MORe than 200 people in South Yorkshire are today waiting for an organ donation - a simple operation to give them the gift of life.
These patients, 77 of them in Sheffield, have had their lives put on hold, relying on drugs and medical interventions to keep them alive until a match comes up.
This week, to mark National Transplant Week, The Star is telling the stories of those people in limbo, waiting for a kidney, a lung or a liver - and urging people to sign up to the NHS organ donor register.
New dad Michael Blackett, aged 25, is one of seven people in South Yorkshire awaiting a lung transplant.
Michael, whose son Corey-George was born just five weeks ago, needs two new lungs if he is to survive to see his son grow up.

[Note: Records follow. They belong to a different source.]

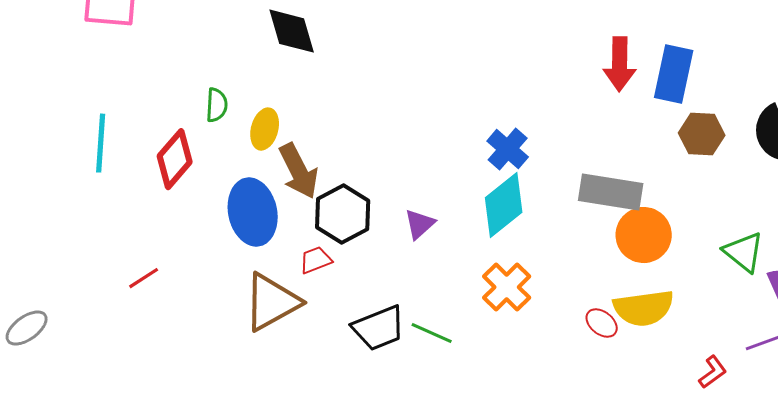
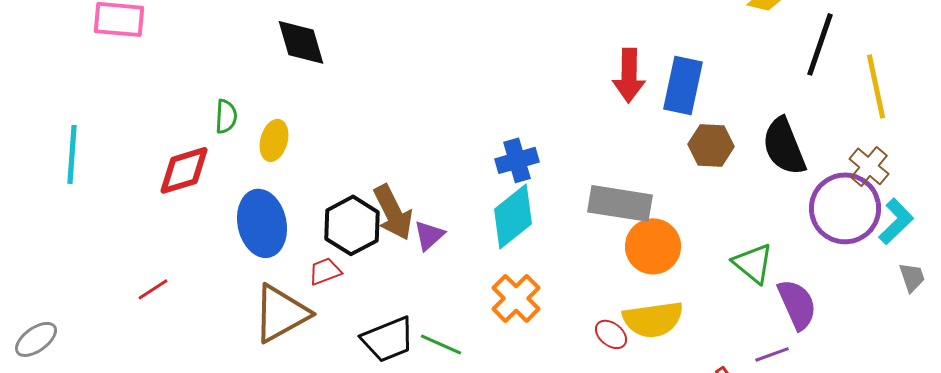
cyan line: (101, 143) -> (72, 154), moved
blue cross: (508, 149) -> (517, 160), turned 33
red diamond: (175, 159) -> (184, 170), turned 32
brown arrow: (299, 171) -> (393, 212), moved

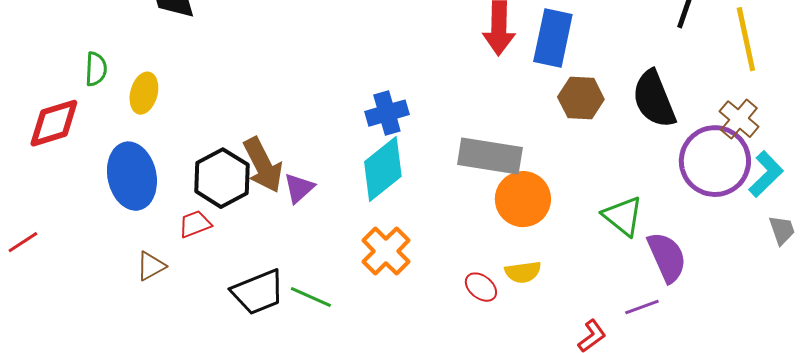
brown triangle: (281, 313) -> (151, 266), size x0.5
yellow semicircle: (653, 319) -> (523, 272), size x0.6

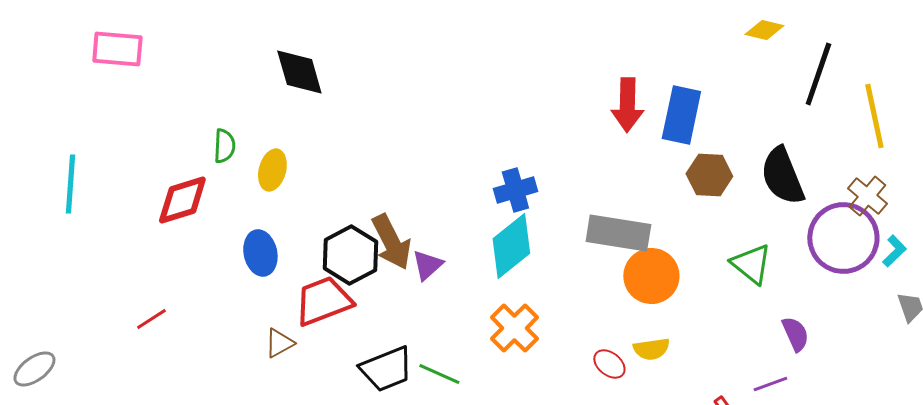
cyan L-shape: (766, 174) -> (894, 251), size x0.7
blue ellipse: (132, 176) -> (260, 253), size x0.7
green triangle: (623, 216) -> (751, 264), moved
red trapezoid: (195, 224) -> (323, 301), size x1.8
purple semicircle: (667, 257) -> (795, 334), size x0.7

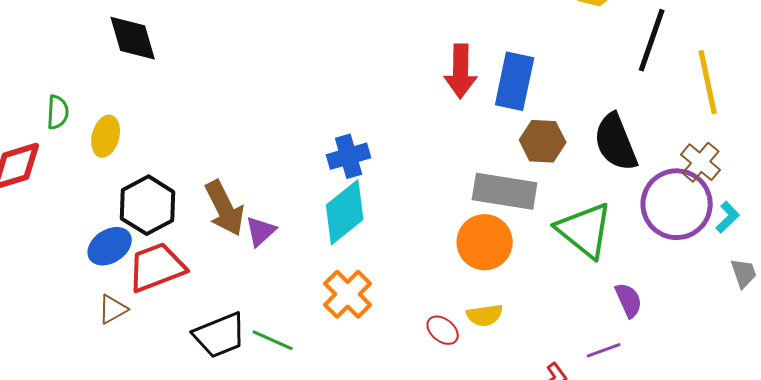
gray rectangle: (618, 233) -> (505, 191), moved
blue ellipse: (260, 253) -> (110, 246), moved, turned 69
black hexagon: (350, 255) -> (148, 205), moved
green triangle: (751, 264) -> (585, 230), size x1.4

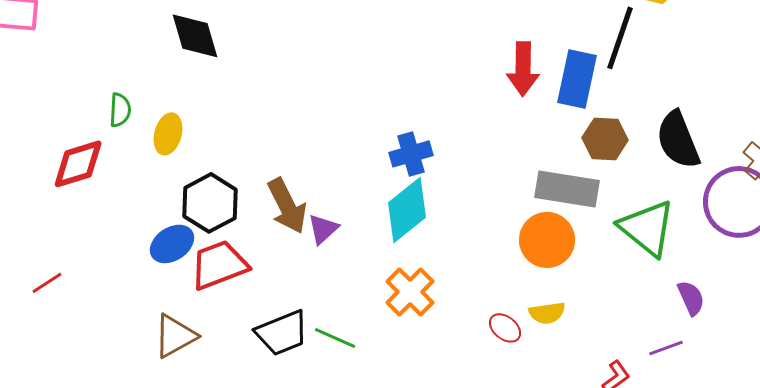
black line: (652, 40) -> (620, 38), moved
brown triangle: (113, 309) -> (175, 336), moved, size x1.5

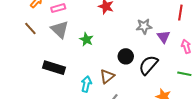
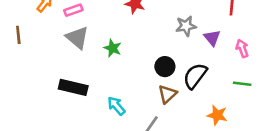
brown line: (30, 28) -> (18, 35), moved, turned 40
brown triangle: (107, 76) -> (167, 94), moved
cyan arrow: (86, 84) -> (116, 106), turned -49

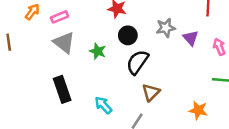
black circle: (165, 67) -> (128, 35), moved
black semicircle: (195, 76) -> (137, 62), moved
black rectangle: (73, 87) -> (62, 89), turned 60

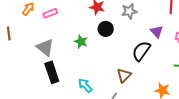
gray star: (166, 28) -> (129, 11), moved
gray triangle: (64, 43) -> (45, 47), moved
black semicircle: (137, 62) -> (141, 51), moved

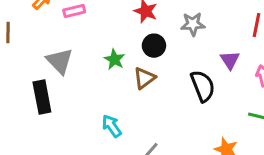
black semicircle: (141, 51) -> (203, 86), turned 115
black rectangle: (52, 72) -> (42, 97), moved
brown triangle: (124, 75) -> (144, 78), moved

“I’ve had cystic fibrosis since birth, but in the last eight months I have taken a turn for the worse,” said the Sheffield Council civil engineer, who lives in Birdwell, Barnsley, with wife Lyndsay, 25.
Doctors say it could be two years until a matching transplant comes up.
Last month, the day before Corey-George was born, Michael was summoned to the lung transplant centre in Newcastle with news a donation had been found.
“We got to the hospital doors and they said they had given the lungs to someone who was a better match,” he said.
“It was a bit of a kick in the teeth.
“It’s a difficult situation, because I realise someone has to die for me to get my transplant, but it means so much because it’s saving lives.
“You can do a great thing by signing up.”
Some 25 per cent of people in South Yorkshire are on the donor register - below the national rate of 30 per cent.
But even many of those who have signed up to the register never donate their organs, because their relatives do not know their wishes.
NHS Blood and Transplant say 41 per cent of people in Sheffield who want to donate have not told their family members.
Clare Jones, specialist organ donation nurse at Sheffield Teaching Hospitals, said relatives often do not discover their wishes until it is far too late.
“Sometimes people find out family members wanted to donate their organs when they find a donor card in a drawer, or it is written in a will,” she said.
“By that point, of course, there’s nothing we can do.
“Our message today is it is really important that people talk to their family and friends and discuss the issue.”
The refusal rate for organ donation in the UK is one of the highest in Europe - 45 per cent.
Ms Jones said: “We never find that relatives who agree to organ donation of a loved one regret it - it is something positive that comes out of something very sad.”